Religion in a Contract with God
In Will Eisner’s Graphic Novel, A Contract With God, the use of religion is used in many different ways to convey the character of Frimme Hersh. Eisner employs the use of a myriad of religious parallels that can be seen in his writing. The character of Frimme is one that is best conveyed through religious parallels in this section of this graphic novel.

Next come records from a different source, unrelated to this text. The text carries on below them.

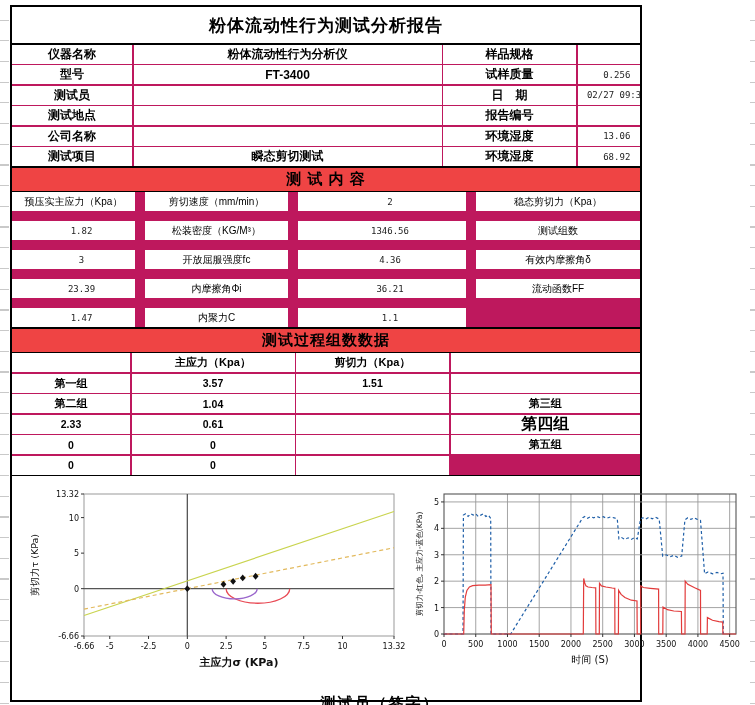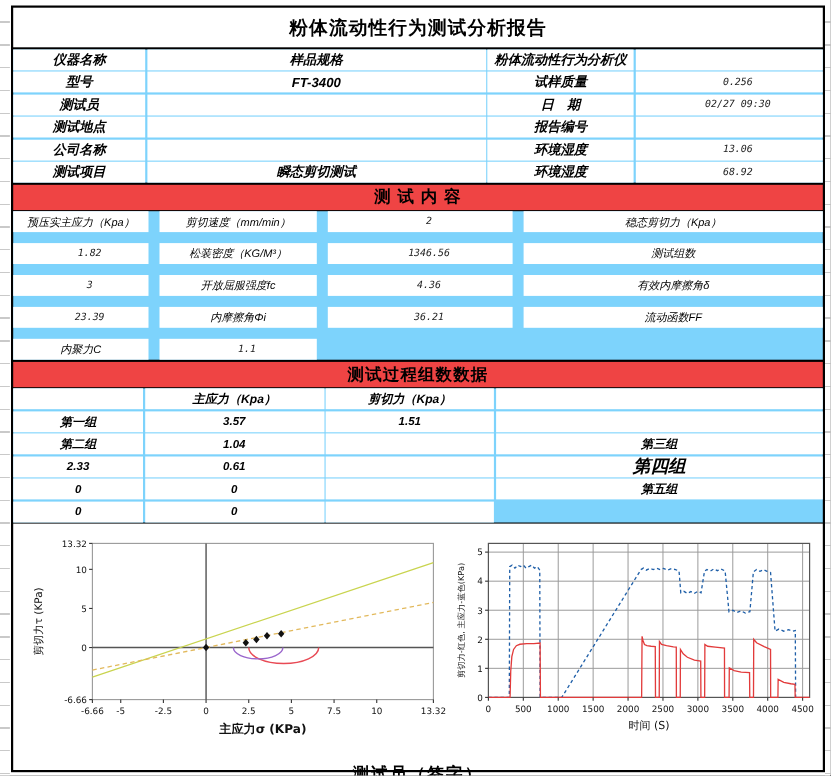--- a/index.html
+++ b/index.html
@@ -1,23 +1,23 @@
 <!DOCTYPE html>
 <html><head>
 <meta charset="utf-8">
 <style>
   html,body{margin:0;padding:0;width:755px;height:705px;overflow:hidden;background:#fff;
     font-family:"Liberation Sans",sans-serif;color:#000;position:relative;}
   .margin-strip{position:absolute;top:0;height:705px;
     background:repeating-linear-gradient(to bottom,#fff 0,#fff 19.5px,#c9c9c9 19.5px,#c9c9c9 20.7px);}
   .margin-left{left:0;width:9px;}
   .margin-right{left:750px;width:5px;}
-  .report{position:absolute;left:10px;top:5px;width:740px;box-sizing:border-box;
+  .report{position:absolute;left:10px;top:5px;width:632px;box-sizing:border-box;
     background:#000;padding:2px;display:flex;flex-direction:column;gap:1.5px;}
-  .g{display:grid;gap:1.5px;background:#7dd3fc;font-style:italic;}
+  .g{display:grid;gap:1.5px;background:#be185d;}
   .c{background:#fff;display:flex;align-items:center;justify-content:center;overflow:hidden;white-space:nowrap;}
   .title{background:#fff;height:36px;display:flex;align-items:center;justify-content:center;
     font-size:17px;font-weight:bold;letter-spacing:1px;}
   .hdr{background:#ef4444;height:23px;display:flex;align-items:center;justify-content:center;
     font-size:15px;font-weight:bold;letter-spacing:1px;}
   .info{grid-template-columns:120px 308px 133px 1fr;grid-auto-rows:19px;}
   .content{grid-template-columns:123px 143px 168px 1fr;grid-auto-rows:19px;gap:10px;}
   .groups{grid-template-columns:118px 163px 153px 1fr;grid-auto-rows:19px;}
   .lbl{font-weight:bold;font-size:12px;}
   .slbl{font-size:10px;}
@@ -36,22 +36,22 @@
 
 <div class="margin-strip margin-left"></div>
 <div class="margin-strip margin-right"></div>
 
 <div class="report">
 
   <div class="title">粉体流动性行为测试分析报告</div>
 
   <div class="g info">
     <div class="c lbl">仪器名称</div>
+    <div class="c lbl">粉体流动性行为分析仪</div>
     <div class="c lbl">样品规格</div>
-    <div class="c lbl">粉体流动性行为分析仪</div>
     <div class="c num"></div>
 
     <div class="c lbl">型号</div>
     <div class="c lbl">FT-3400</div>
     <div class="c lbl">试样质量</div>
     <div class="c num">0.256</div>
 
     <div class="c lbl">测试员</div>
     <div class="c lbl"></div>
     <div class="c lbl">日　期</div>
@@ -89,20 +89,21 @@
     <div class="c num">3</div>
     <div class="c slbl">开放屈服强度fc</div>
     <div class="c num">4.36</div>
 
     <div class="c slbl">有效内摩擦角δ</div>
     <div class="c num">23.39</div>
     <div class="c slbl">内摩擦角Φi</div>
     <div class="c num">36.21</div>
 
     <div class="c slbl">流动函数FF</div>
+    <div class="c num">1.47</div>
     <div class="c slbl">内聚力C</div>
     <div class="c num">1.1</div>
   </div>
 
   <div class="hdr">测试过程组数数据</div>
 
   <div class="g groups">
     <div class="c"></div>
     <div class="c lbl" style="font-size:11px">主应力（Kpa）</div>
     <div class="c lbl" style="font-size:11px">剪切力（Kpa）</div>

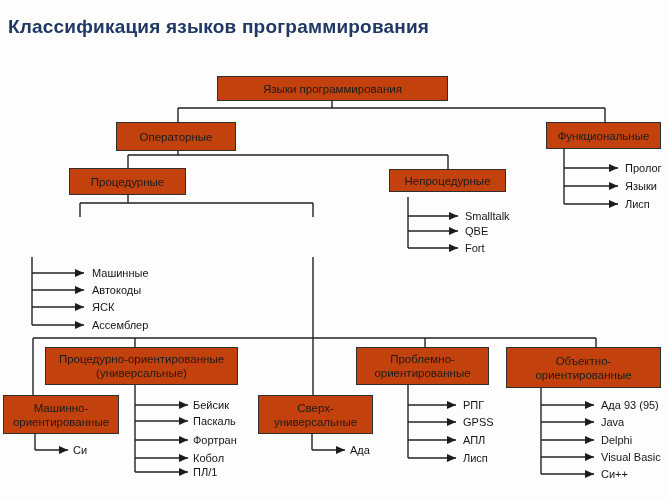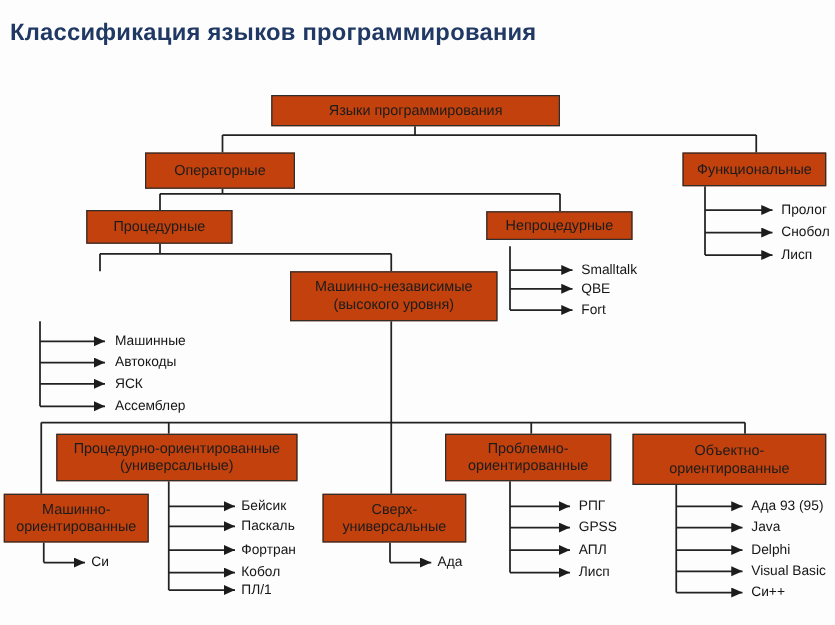--- a/index.html
+++ b/index.html
@@ -107,24 +107,20 @@
 
   <div class="box" style="left:69px;top:168px;width:117px;height:27px">
     <span>Процедурные</span>
   </div>
 
   <div class="box" style="left:389px;top:169px;width:117px;height:23px">
     <span>Непроцедурные</span>
   </div>
 
 
-  <div class="box" style="left:232px;top:217px;width:166px;height:40px">
-    <span>Машинно-независимые</span>
-    <span>(высокого уровня)</span>
-  </div>
 
   <div class="box" style="left:45px;top:347px;width:193px;height:38px">
     <span>Процедурно-ориентированные</span>
     <span>(универсальные)</span>
   </div>
 
   <div class="box" style="left:356px;top:347px;width:133px;height:38px">
     <span>Проблемно-</span>
     <span>ориентированные</span>
   </div>
@@ -147,21 +143,21 @@
   <div class="leaf" style="left:92px;top:266px">Машинные</div>
   <div class="leaf" style="left:92px;top:283px">Автокоды</div>
   <div class="leaf" style="left:92px;top:300px">ЯСК</div>
   <div class="leaf" style="left:92px;top:318px">Ассемблер</div>
 
   <div class="leaf" style="left:465px;top:209px">Smalltalk</div>
   <div class="leaf" style="left:465px;top:224px">QBE</div>
   <div class="leaf" style="left:465px;top:241px">Fort</div>
 
   <div class="leaf" style="left:625px;top:161px">Пролог</div>
-  <div class="leaf" style="left:625px;top:179px">Снобол</div>
+  <div class="leaf" style="left:625px;top:179px">Языки</div>
   <div class="leaf" style="left:625px;top:197px">Лисп</div>
 
   <div class="leaf" style="left:193px;top:398px">Бейсик</div>
   <div class="leaf" style="left:193px;top:414px">Паскаль</div>
   <div class="leaf" style="left:193px;top:433px">Фортран</div>
   <div class="leaf" style="left:193px;top:451px">Кобол</div>
   <div class="leaf" style="left:193px;top:465px">ПЛ/1</div>
 
   <div class="leaf" style="left:73px;top:443px">Си</div>
   <div class="leaf" style="left:350px;top:443px">Ада</div>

Eisner allows Frimme Hersh to seem very much like many Jewish religious leaders, and lends his character to many parallels that can be found in religious texts. The fact that Eisner has the ability to show Hersh as a condensed personification of many Jewish figures and stories, including Abraham, Moses, Noah, Sampson, and the men at the tower of Babel; shows not only the extent to what Frimme Hersh is to the culture that Eisner is building in this story, but the ability that Eisner has to adapt and fuse such a great number of people and ideas together in order to create a culture in just one man.
Eisner opens this first story with a direct analogy to the story of Noah. On page 5, Eisner mentions the story of Noah. Starting with this one analogy, Eisner relates his character to his entire religion. Frimme sheds his tears on page 5 because the world as he knew it was ending, just as Noah had to watch the world he knew becomes destroyed. Hersh personifies the story of Noah and the ark. For, Frimme Hersh has lost his daughter and, in essence, the life and world as he knew it. As Frimme Hersh breaks his covenant on page 28, one can also see that the rain start to pour down in reaction. Just as it does in the book of Genesis 6: 5-7, is caused by the breaking of a covenant by man.
Eisner then shows more of his religion almost immediately. As Frimme climbs to the top of his staircase, he argues with God over his contract. Moses does this same thing, in Exodus 32. In an argument with God atop Mount Sinai, Moses argues the validity of his contract with God.